Well, it's good to see a couple of Loungers here !


----------



## old_fuji (Mar 16, 2009)

When I was building up my bike, I was scoping out SRAM Apex, and comparing with Shimano 105. It's been 10 years, but I still remember how smooth and fast the SRAM Double Tap mechanism felt. I ultimately went with the Shimano groupset for a few reasons, mostly circling around price and parts availability. But, the big one was that a few shops that I was pricing out parts from said that SRAM's mechanism is more optimized for racing, and that since I was looking at a more casual type riding, maybe Shimano was a better option.


----------



## Opus51569 (Jul 21, 2009)

I was a big fan of 105 as the sweet spot between performance and price. I bought a bike that had SRAM Apex and liked the double-tap. On my next build I went with a 1X Apex setup and haven't looked back. It is remarkably smooth, comfortable and, most of all, quiet.


----------



## GDTRFB (Feb 12, 2011)

Hard to make a case against any of the three today, because it's all personal preference.
I've got eTap (11-speed) on my primary road bike. I absolutely love eTap, fast, perfect shifts every time.
Then I've got Red22 on my backup road bike, I like the double-tap, and it also shifts really nicely.
Finally I've got Ultegra 6800 on my mixed terrain bike. Very smooth shifts, especially up front, but I'm not as much of a fan of the shifting mechanism as I am with eTap or Double-tap.
I've never tried Campagnolo


----------



## tankist (Jun 28, 2007)

I have Chorus and Ultegra, both 11 speed and about 4-5 years old. I prefer Campy ergonomics and ability to shift several cogs up or down with one movement. But Shimano beats it in smoothness and reliability.

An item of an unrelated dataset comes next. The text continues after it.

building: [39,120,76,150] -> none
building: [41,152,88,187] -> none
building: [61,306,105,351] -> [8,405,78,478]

Recently I got a new bike with SRAM Force eTap AXS HRD. Love their minimalistic interface - just 2 buttons. Massive hoods feel nice in my hands. Works fine and fast enough for me.

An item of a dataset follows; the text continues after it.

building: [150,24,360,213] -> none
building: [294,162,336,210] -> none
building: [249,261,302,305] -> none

Of course it is not totally fair to compare mechanical to electronic, but still I think SRAM got the best ergonomics now on the market.


----------



## Opus51569 (Jul 21, 2009)

Building up a new bike as we speak... still going with Apex 1X11... 


Sent from my iPad using Tapatalk


----------



## Lombard (May 8, 2014)

tankist said:


> I have Chorus and Ultegra, both 11 speed and about 4-5 years old. I prefer Campy ergonomics and ability to shift several cogs up or down with one movement. But* Shimano beats it in* smoothness and *reliability*.


Really? Could you elaborate? Did you have a reliability issue with Campy?


----------